I don't see any contradiction here. You, basically, need to solve a system of two equations. Denoting d=24mm the traveled distance, [itex]t_0 [/itex]= 8.01x10^-11 sec the lifetime at rest, and

[tex] t = t_0 (1 - v^2/c^2)^{-1/2} [/tex]

the lifetime of the moving particle, we can find the velocity from equation

[tex] d = vt [/tex]

This velocity should be lower than the speed of light, of course.

Eugene.

dynamicsolo

Isn't [tex]t_0[/tex] the rest lifetime of the particle? It's the observed time in the lab-frame that should be longer ([tex]\gamma[/tex] > 1). The difficulty is that, in the expression [tex] t = t_0 (1 - v^2/c^2)^{-1/2} [/tex], it is [tex]t_0[/tex] that equals 82 picoseconds, while the lab-frame time is about 80 picoseconds.

The muon illustration is representative. Its rest lifetime is 2.2 microseconds; if it were to travel at the speed of light, it would decay in a distance of 0.66 km. The fact that muons from high-altitude cosmic ray showers are detected on the ground is taken to indicate the effect of time dilation, in which [tex]\gamma[/tex] is in the range of at least 50 to 100, giving it an Earth-frame lifetime sufficient to travel some tens of kilometers, in accordance with d ~ ct. In the rest frame of the muon, it is the distance from its point of creation to the ground that appears contracted by a factor of at least 50 to 100, so it only needs to cover a fraction of a kilometer to the apparently approaching ground, again in accordance with d ~ ct.

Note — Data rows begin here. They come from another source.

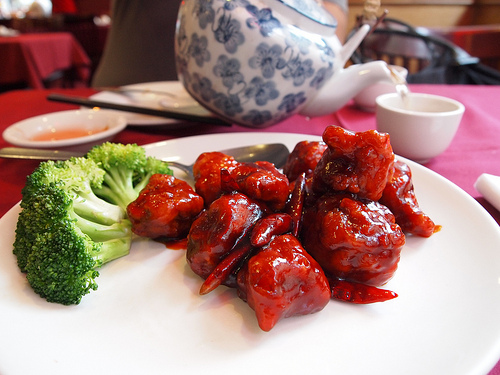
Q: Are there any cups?
A: Yes, there is a cup.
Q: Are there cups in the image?
A: Yes, there is a cup.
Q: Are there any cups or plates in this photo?
A: Yes, there is a cup.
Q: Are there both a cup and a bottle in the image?
A: No, there is a cup but no bottles.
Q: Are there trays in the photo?
A: No, there are no trays.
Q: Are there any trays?
A: No, there are no trays.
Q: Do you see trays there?
A: No, there are no trays.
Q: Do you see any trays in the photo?
A: No, there are no trays.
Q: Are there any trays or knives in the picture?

If the omega were observed in the lab frame to have a lifetime of 82 picoseconds and covers 24 mm in that time, then its lab-frame velocity would be 0.9763 c, giving
[tex]\gamma[/tex] = 4.617 . But isn't it the moving omega which has the "dilated" lifetime? We would then find a rest lifetime of 82/4.617 = 17.8 picoseconds. If it's the rest lifetime that is "dilated", we should see a lifetime of (4.617)·82 = 379 picoseconds for the lab-frame lifetime and the track would be
(379 picoseconds)(0.9763)(2.998x10^10 cm/sec) = 11.1 cm.

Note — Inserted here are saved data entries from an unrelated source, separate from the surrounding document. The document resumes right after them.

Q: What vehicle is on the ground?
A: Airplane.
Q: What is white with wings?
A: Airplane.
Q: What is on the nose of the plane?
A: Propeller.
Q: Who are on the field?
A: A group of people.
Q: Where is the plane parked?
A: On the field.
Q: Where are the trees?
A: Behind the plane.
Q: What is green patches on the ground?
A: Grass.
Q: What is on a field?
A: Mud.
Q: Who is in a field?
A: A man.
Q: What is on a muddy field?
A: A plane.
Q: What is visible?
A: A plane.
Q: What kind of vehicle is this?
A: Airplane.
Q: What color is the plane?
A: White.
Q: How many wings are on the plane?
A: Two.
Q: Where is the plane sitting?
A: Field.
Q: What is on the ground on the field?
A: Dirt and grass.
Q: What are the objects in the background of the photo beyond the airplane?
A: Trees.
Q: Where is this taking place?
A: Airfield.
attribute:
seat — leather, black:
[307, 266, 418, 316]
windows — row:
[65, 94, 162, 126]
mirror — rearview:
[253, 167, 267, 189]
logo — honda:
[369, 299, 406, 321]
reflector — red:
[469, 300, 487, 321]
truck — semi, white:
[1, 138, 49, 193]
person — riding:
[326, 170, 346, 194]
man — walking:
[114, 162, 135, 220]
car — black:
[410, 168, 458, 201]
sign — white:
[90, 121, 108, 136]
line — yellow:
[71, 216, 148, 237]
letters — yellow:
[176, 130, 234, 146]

I think there is something in the problem statement that is not right. (The lifetime issue would be fine if this were the charmed-omega, but the rest energy is wrong.)

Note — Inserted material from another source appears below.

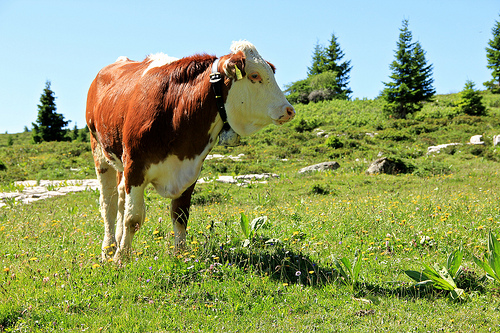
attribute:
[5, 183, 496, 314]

(After some further thought...) I finally decided to break down and "reverse engineer" the given answer. When you find gamma from the ratio total energy/rest energy, solve for v, time-dilate the rest lifetime, and now calculate the track length using

d = v · ( [tex]\gamma[/tex][tex]t_0[/tex] ) , you get 23.87 mm.

SO, the issue appears to be that the precision of the track length is not given at a sufficiently high level to resolve the needed values accurately. The observed track length is too close to d = c[tex]t_0[/tex] to get a clear result at low precision.

To sum up, [tex]t_0[/tex] in the dilation equation is the rest lifetime and the method meopemuk describes is otherwise correct in principle. However, the measurement given for the track length needs to be given to at least three significant figures (four would be better) in order to find v with enough precision to solve the problem.

meopemuk

Hi dynamicsolo,

If I solve my two equations (with two unknowns v and t) with respect to v, I obtain

[tex] v = \frac{d}{\sqrt{t_0^2 + d^2/c^2}} [/tex]

Upon substitution of numerical values, I got [itex] v \approx 2 \cdot 10^{8} [/itex] m/s which looks reasonable.

Eugene.

dynamicsolo

... presumably with a square root in the denominator. I get 0.6967 c for the velocity from the analysis I made, so I agree with your velocity (which I get, with the formula correction indicated).

I think I realize the other mistake that was being made from the beginning. The track length in the lab frame is d = [tex]\beta\gamma[/tex]·c·[tex]t_0[/tex]. [This is the observed velocity in the lab frame, u = (beta)·c , times the observed lifetime in the lab frame, which is the time-dilated lifetime (gamma)·t0.] This gives

[tex]\beta\gamma[/tex] = 2.4 cm / (82 picoseconds)(2.998x10^10 cm/sec)

= 2.4 / 2.458 = 0.9763 .

So, lylos, the 0.9763 we saw back at the start of this thread is not (beta) = v/c , but [tex]\beta\gamma[/tex] , which must be solved for v. (I think particle physicists have a name for this quantity, but I forget what that is.)

I still hold to my earlier posts. The track length must be given to enough precision to determine [tex]\beta\gamma[/tex] accurately.

meopemuk

Yes, of course. I corrected my post. Thanks.

Eugene.